Electronic design files:
********

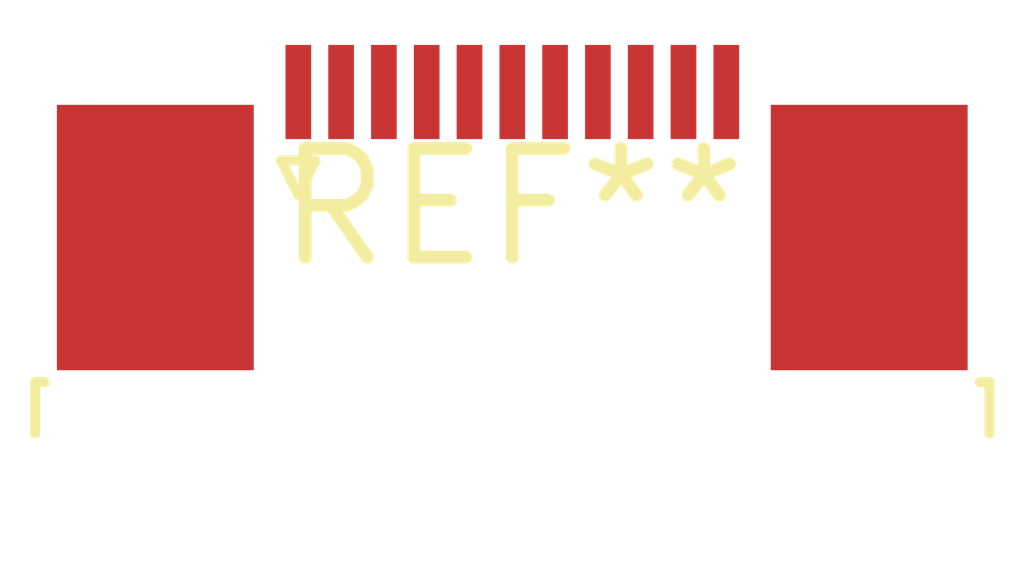
<source format=kicad_pcb>
(kicad_pcb (version 20240108) (generator pcbnew)

  (general
    (thickness 1.6)
  )

  (paper "A4")
  (layers
    (0 "F.Cu" signal)
    (31 "B.Cu" signal)
    (32 "B.Adhes" user "B.Adhesive")
    (33 "F.Adhes" user "F.Adhesive")
    (34 "B.Paste" user)
    (35 "F.Paste" user)
    (36 "B.SilkS" user "B.Silkscreen")
    (37 "F.SilkS" user "F.Silkscreen")
    (38 "B.Mask" user)
    (39 "F.Mask" user)
    (40 "Dwgs.User" user "User.Drawings")
    (41 "Cmts.User" user "User.Comments")
    (42 "Eco1.User" user "User.Eco1")
    (43 "Eco2.User" user "User.Eco2")
    (44 "Edge.Cuts" user)
    (45 "Margin" user)
    (46 "B.CrtYd" user "B.Courtyard")
    (47 "F.CrtYd" user "F.Courtyard")
    (48 "B.Fab" user)
    (49 "F.Fab" user)
    (50 "User.1" user)
    (51 "User.2" user)
    (52 "User.3" user)
    (53 "User.4" user)
    (54 "User.5" user)
    (55 "User.6" user)
    (56 "User.7" user)
    (57 "User.8" user)
    (58 "User.9" user)
  )

  (setup
    (pad_to_mask_clearance 0)
    (pcbplotparams
      (layerselection 0x00010fc_ffffffff)
      (plot_on_all_layers_selection 0x0000000_00000000)
      (disableapertmacros false)
      (usegerberextensions false)
      (usegerberattributes false)
      (usegerberadvancedattributes false)
      (creategerberjobfile false)
      (dashed_line_dash_ratio 12.000000)
      (dashed_line_gap_ratio 3.000000)
      (svgprecision 4)
      (plotframeref false)
      (viasonmask false)
      (mode 1)
      (useauxorigin false)
      (hpglpennumber 1)
      (hpglpenspeed 20)
      (hpglpendiameter 15.000000)
      (dxfpolygonmode false)
      (dxfimperialunits false)
      (dxfusepcbnewfont false)
      (psnegative false)
      (psa4output false)
      (plotreference false)
      (plotvalue false)
      (plotinvisibletext false)
      (sketchpadsonfab false)
      (subtractmaskfromsilk false)
      (outputformat 1)
      (mirror false)
      (drillshape 1)
      (scaleselection 1)
      (outputdirectory "")
    )
  )

  (net 0 "")

  (footprint "TE_1-1734839-1_1x11-1MP_P0.5mm_Horizontal" (layer "F.Cu") (at 0 0))

)

</source>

********

To-do item: The answer should be a number alone: how many lines of the entries hold the word "Courtyard"?

Response to the task: 2